— start of Record set —

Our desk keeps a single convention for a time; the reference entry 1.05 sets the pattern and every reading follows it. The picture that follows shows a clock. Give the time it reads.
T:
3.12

— end of Record set —
— start of Record set —

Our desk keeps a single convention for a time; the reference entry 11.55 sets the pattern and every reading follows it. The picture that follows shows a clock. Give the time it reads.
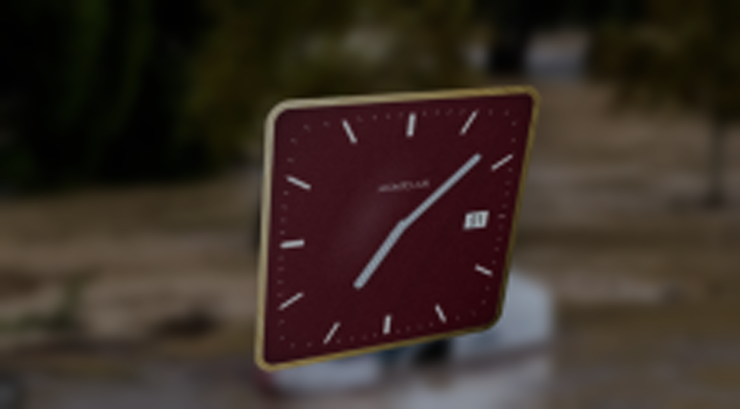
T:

— end of Record set —

### Set task
Copy out each line of the records above that contains the word "reads".

### Exercise solution
Our desk keeps a single convention for a time; the reference entry 1.05 sets the pattern and every reading follows it. The picture that follows shows a clock. Give the time it reads.
Our desk keeps a single convention for a time; the reference entry 11.55 sets the pattern and every reading follows it. The picture that follows shows a clock. Give the time it reads.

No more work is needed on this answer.